**WORK INSTRUCTION**
Every record below should be printed exactly, except for the pictures.

[Camera pose estimation data]
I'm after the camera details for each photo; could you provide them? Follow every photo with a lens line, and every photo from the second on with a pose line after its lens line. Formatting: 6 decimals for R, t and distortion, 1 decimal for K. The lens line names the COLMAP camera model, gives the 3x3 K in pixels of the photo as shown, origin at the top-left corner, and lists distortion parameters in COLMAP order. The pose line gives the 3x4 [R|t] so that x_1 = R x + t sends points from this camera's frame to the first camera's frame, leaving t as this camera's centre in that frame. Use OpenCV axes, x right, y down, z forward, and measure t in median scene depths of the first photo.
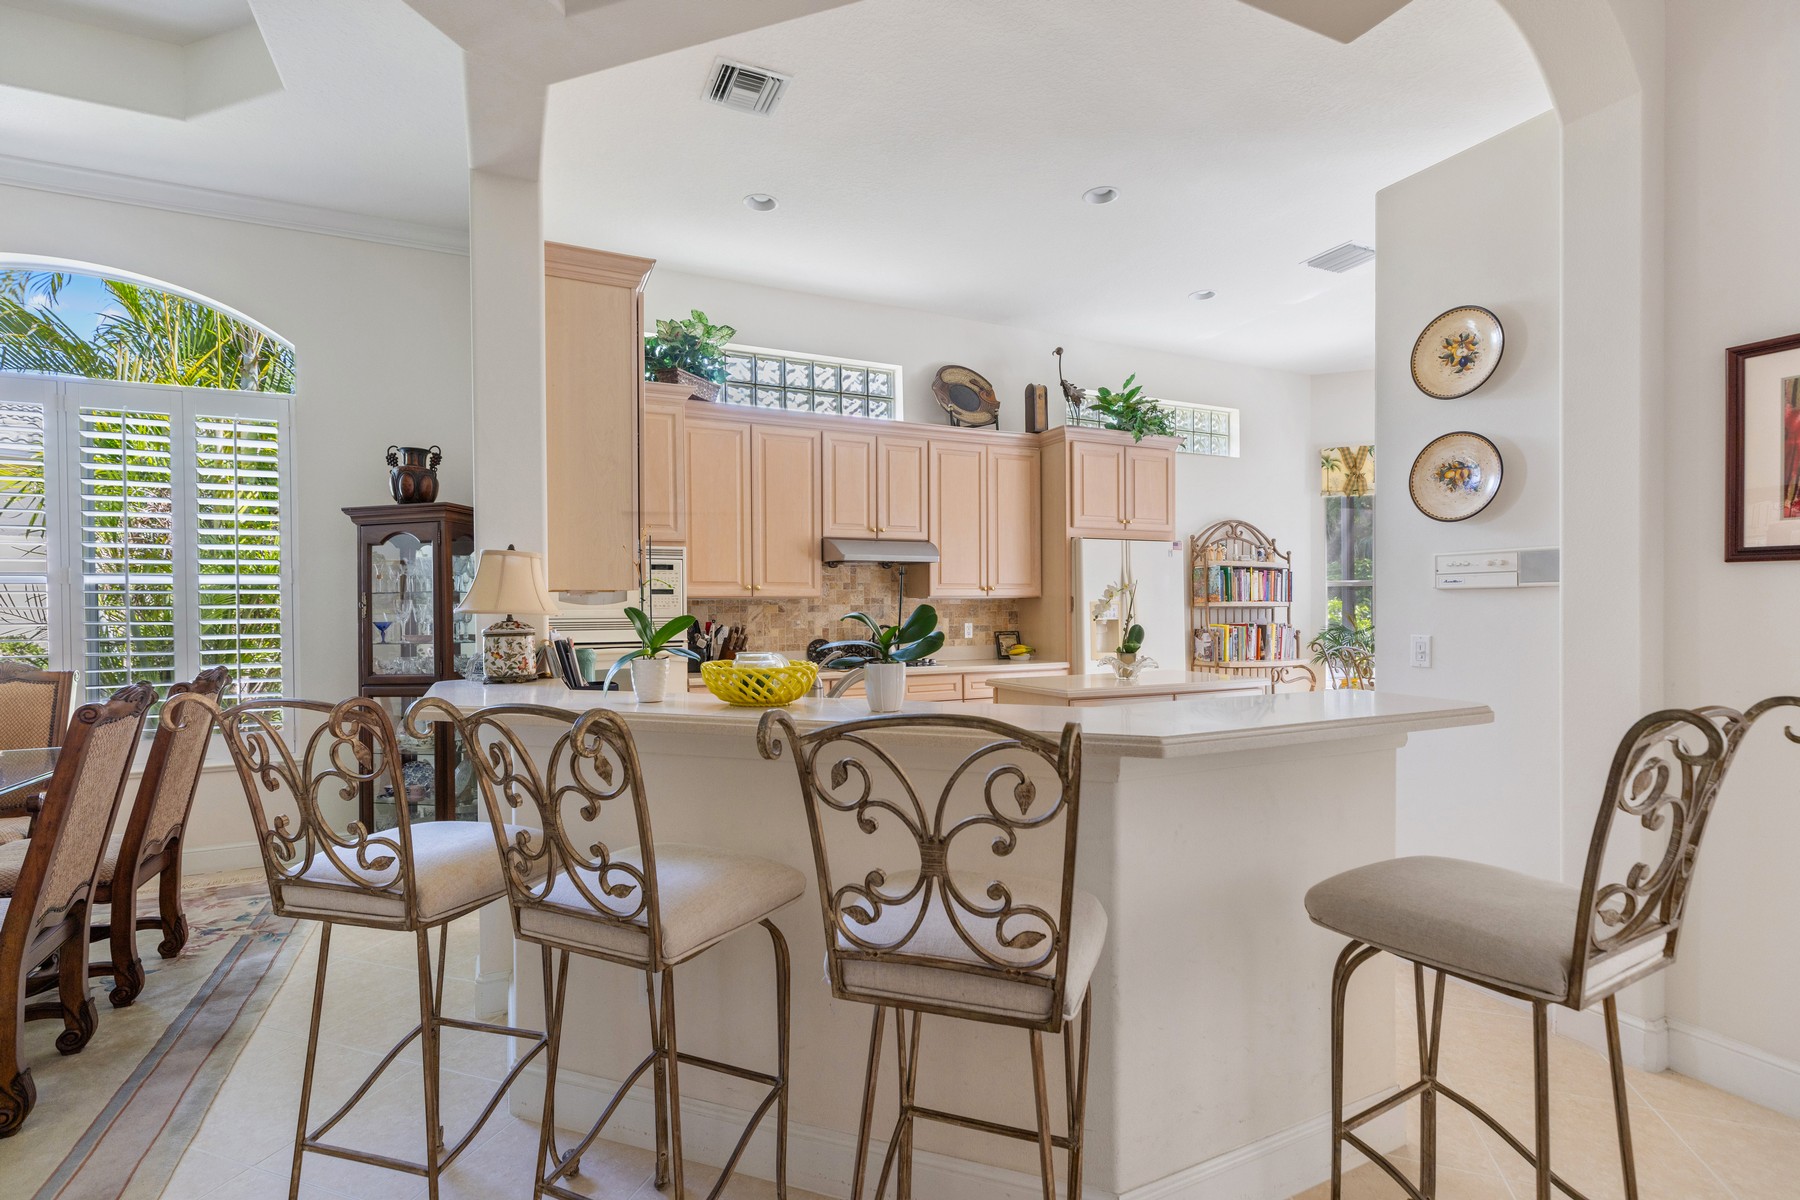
lens RADIAL K [[816.6, 0, 887.4], [0, 816.6, 618.0], [0, 0, 1]] dist [-0.002036, -0.000853]
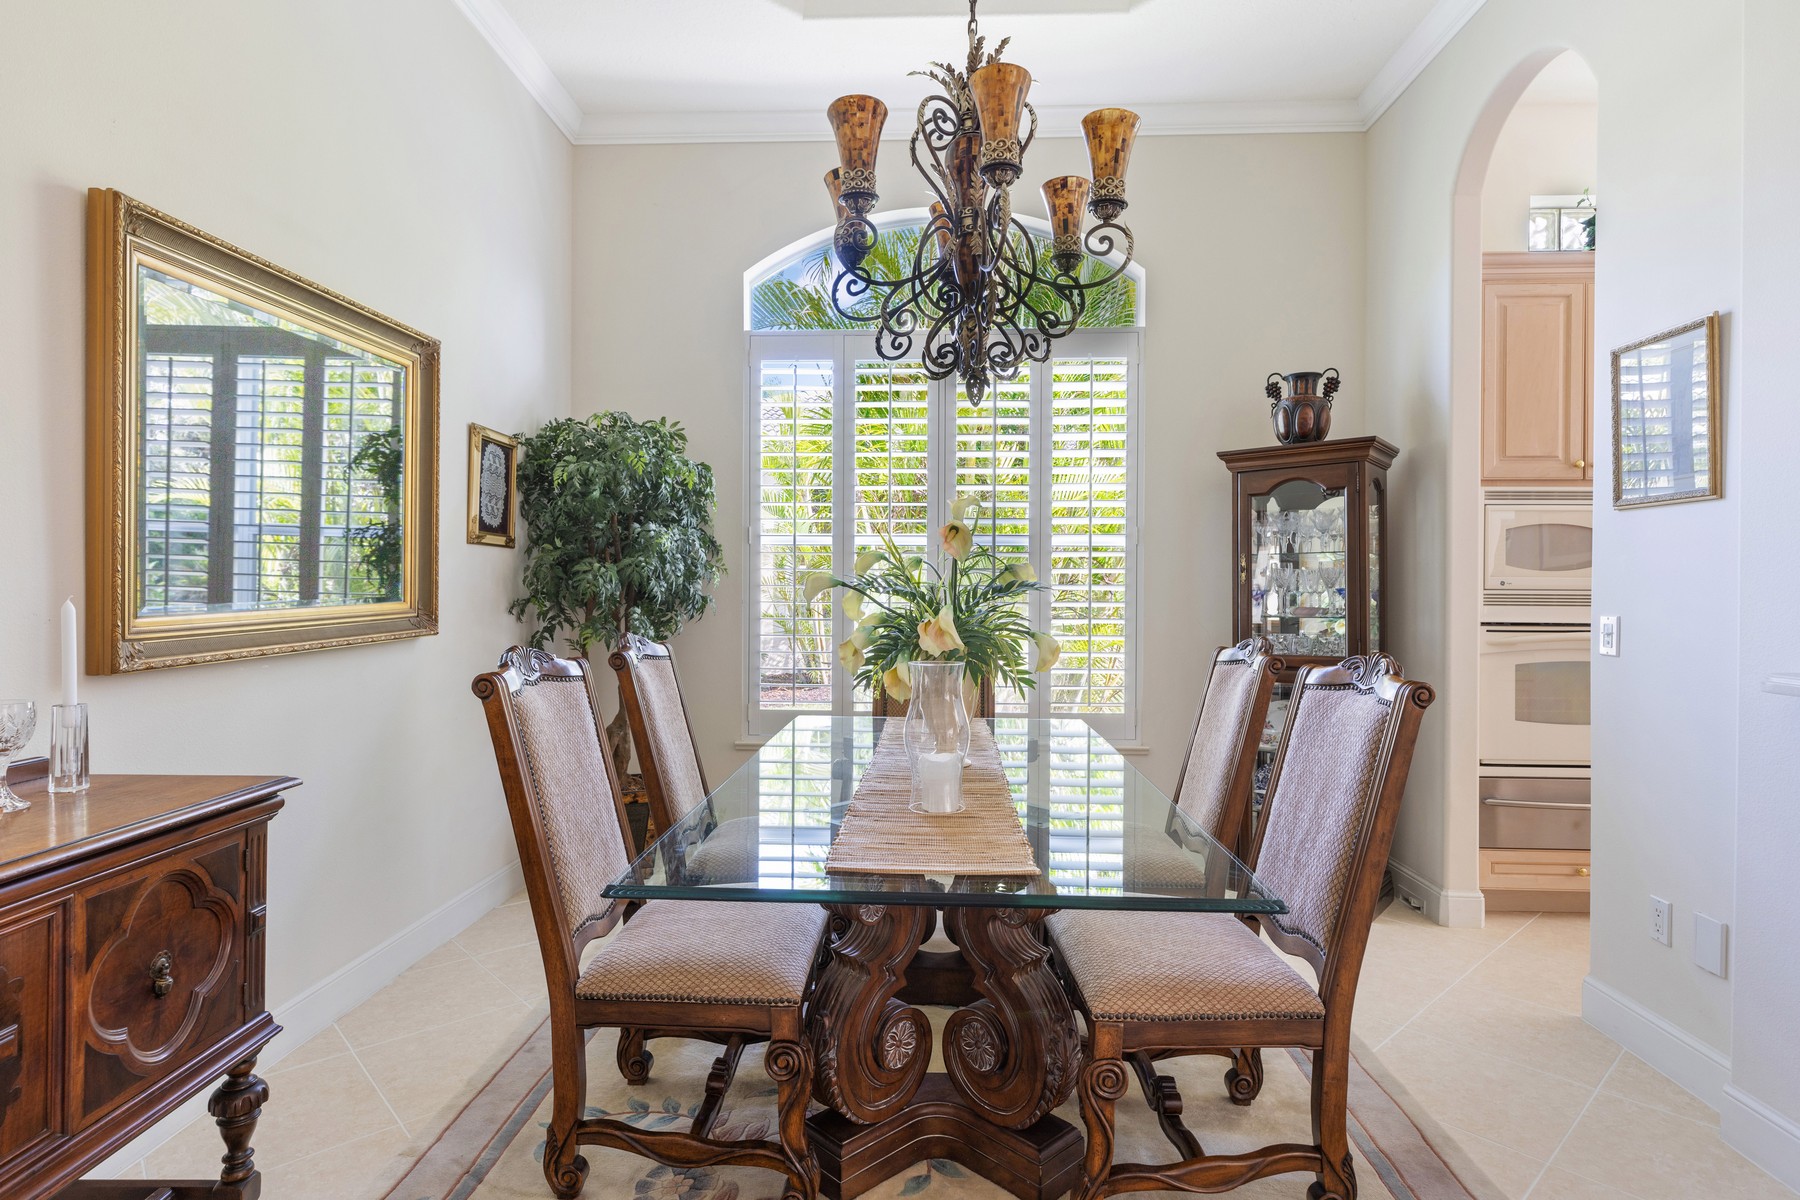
lens RADIAL K [[934.1, 0, 896.1], [0, 934.1, 589.5], [0, 0, 1]] dist [-0.000762, -0.000100]
pose [[0.882989, 0.013313, -0.469206, -0.408004], [-0.018171, 0.999818, -0.005827, 0.013170], [0.469043, 0.013671, 0.883070, 0.003346]]
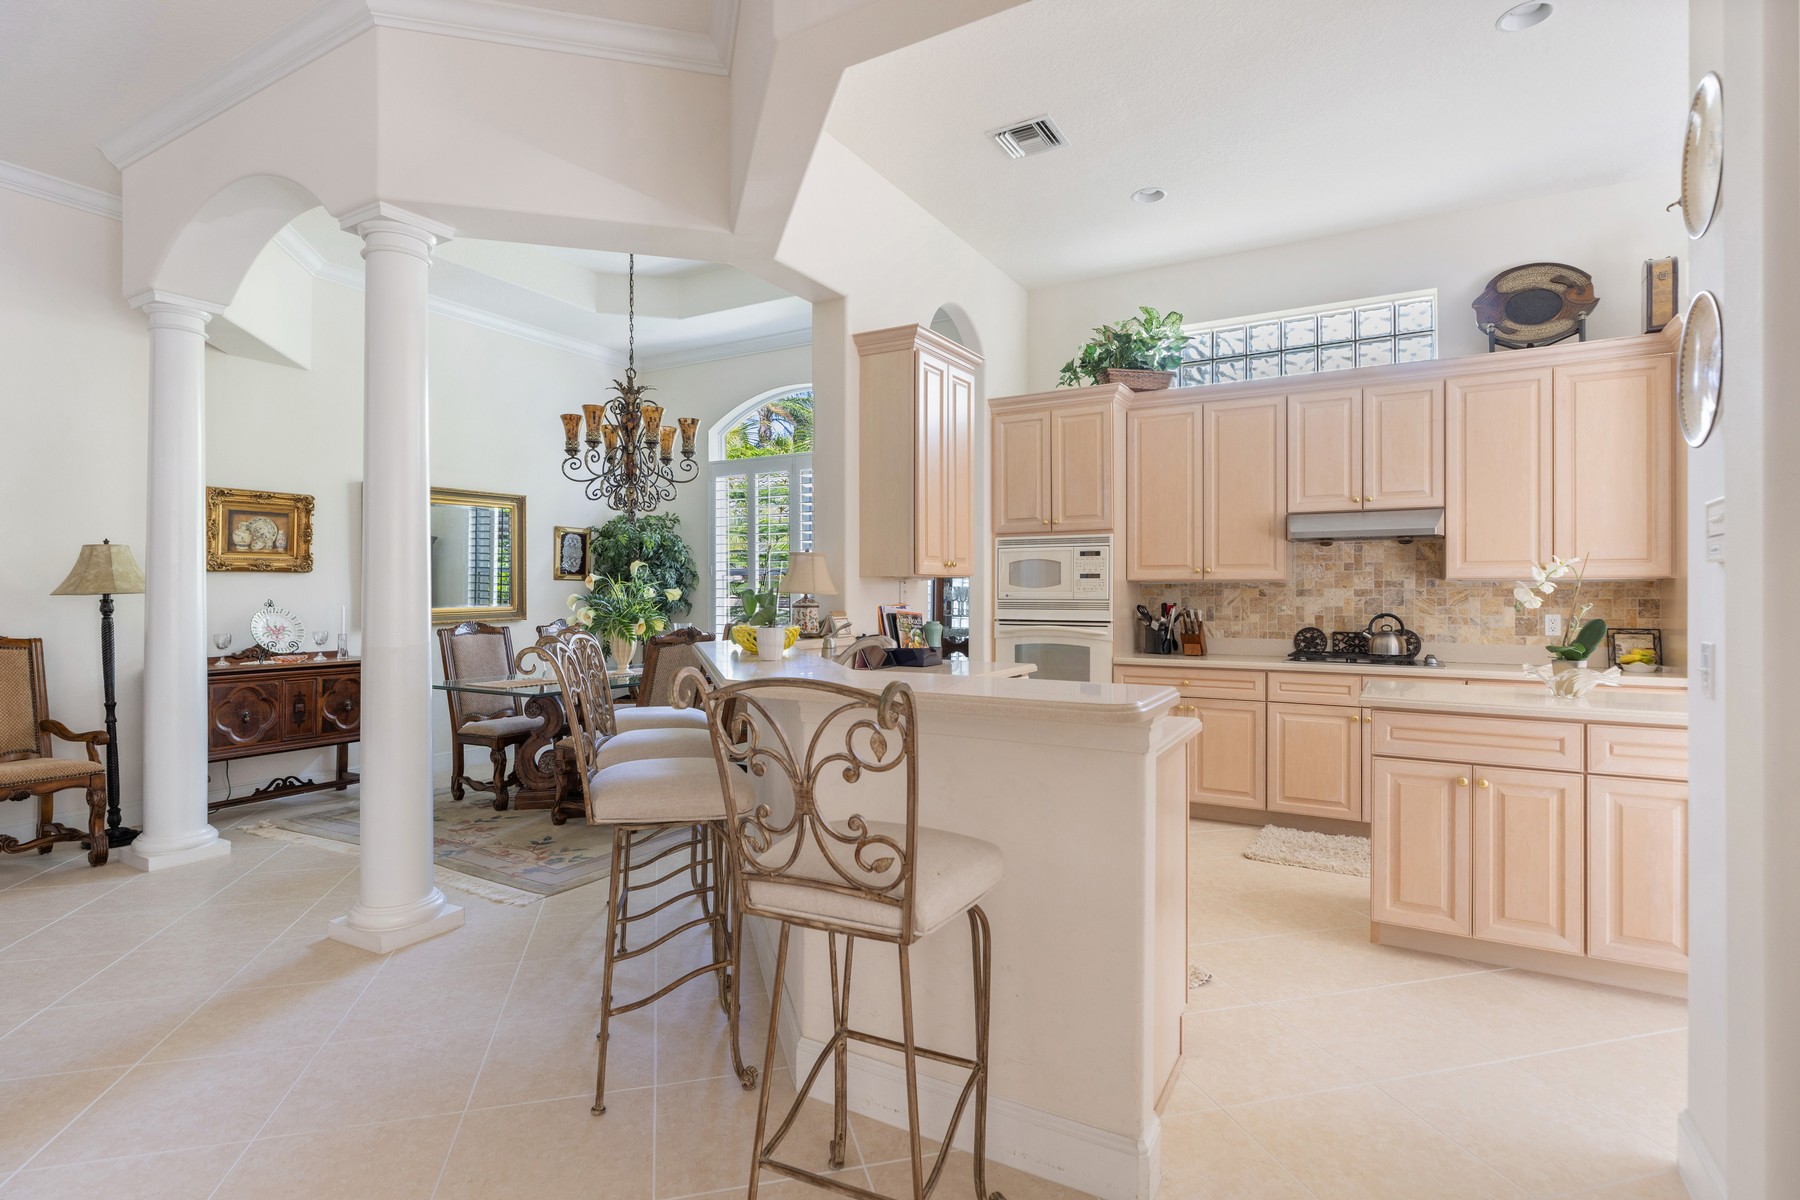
lens RADIAL K [[862.0, 0, 897.4], [0, 862.0, 590.5], [0, 0, 1]] dist [-0.000612, 0.000049]
pose [[0.573202, 0.005162, -0.819398, 0.456021], [-0.015821, 0.999863, -0.004769, -0.002673], [0.819261, 0.015697, 0.573206, 0.105394]]
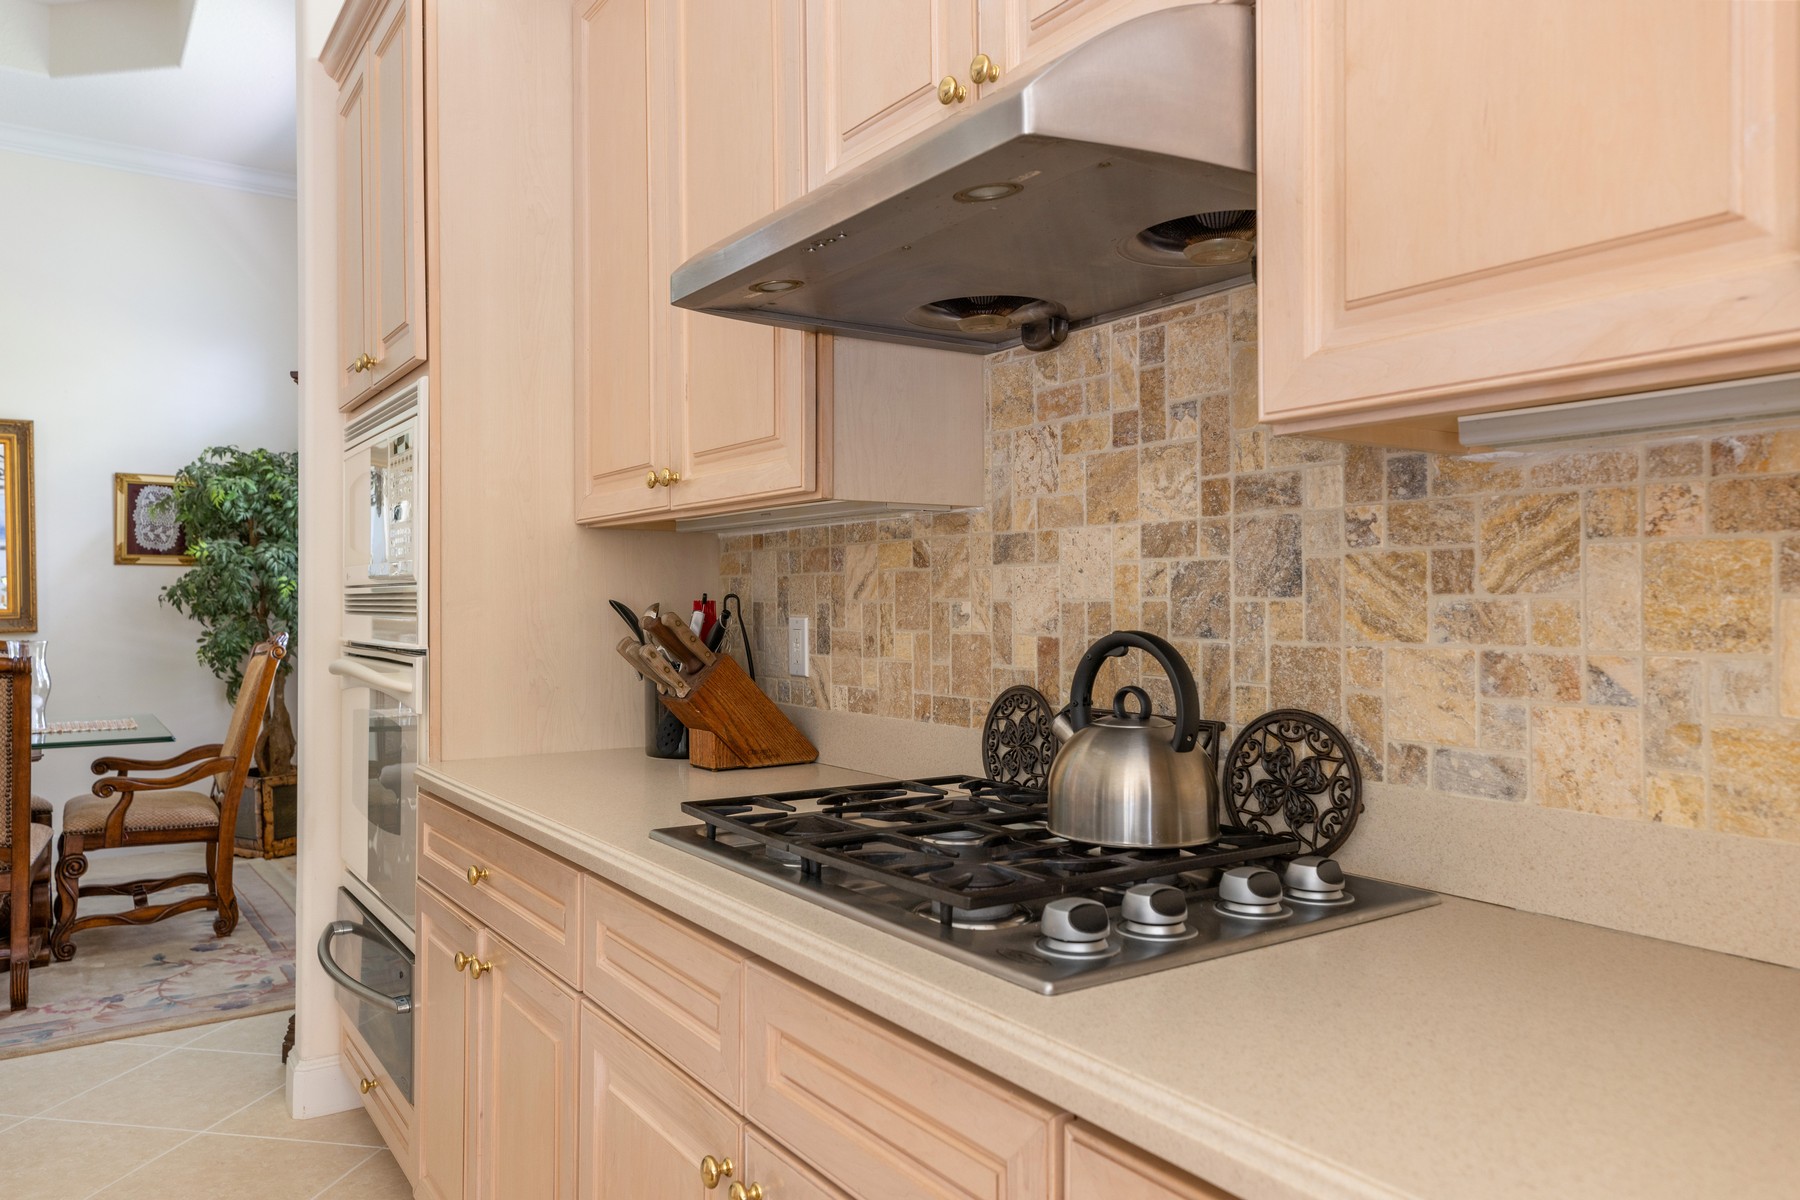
lens RADIAL K [[1187.7, 0, 900.0], [0, 1187.7, 600.0], [0, 0, 1]] dist [0.004380, 0.001056]
pose [[0.181017, 0.005071, -0.983467, 0.242981], [-0.014642, 0.999890, 0.002461, 0.002550], [0.983371, 0.013954, 0.181071, 0.974991]]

**COMPLETED TASK**
I'm after the camera details for each photo; could you provide them? Follow every photo with a lens line, and every photo from the second on with a pose line after its lens line. Formatting: 6 decimals for R, t and distortion, 1 decimal for K. The lens line names the COLMAP camera model, gives the 3x3 K in pixels of the photo as shown, origin at the top-left corner, and lists distortion parameters in COLMAP order. The pose line gives the 3x4 [R|t] so that x_1 = R x + t sends points from this camera's frame to the first camera's frame, leaving t as this camera's centre in that frame. Use OpenCV axes, x right, y down, z forward, and measure t in median scene depths of the first photo.
lens RADIAL K [[816.6, 0, 887.4], [0, 816.6, 618.0], [0, 0, 1]] dist [-0.002036, -0.000853]
lens RADIAL K [[934.1, 0, 896.1], [0, 934.1, 589.5], [0, 0, 1]] dist [-0.000762, -0.000100]
pose [[0.882989, 0.013313, -0.469206, -0.408004], [-0.018171, 0.999818, -0.005827, 0.013170], [0.469043, 0.013671, 0.883070, 0.003346]]
lens RADIAL K [[862.0, 0, 897.4], [0, 862.0, 590.5], [0, 0, 1]] dist [-0.000612, 0.000049]
pose [[0.573202, 0.005162, -0.819398, 0.456021], [-0.015821, 0.999863, -0.004769, -0.002673], [0.819261, 0.015697, 0.573206, 0.105394]]
lens RADIAL K [[1187.7, 0, 900.0], [0, 1187.7, 600.0], [0, 0, 1]] dist [0.004380, 0.001056]
pose [[0.181017, 0.005071, -0.983467, 0.242981], [-0.014642, 0.999890, 0.002461, 0.002550], [0.983371, 0.013954, 0.181071, 0.974991]]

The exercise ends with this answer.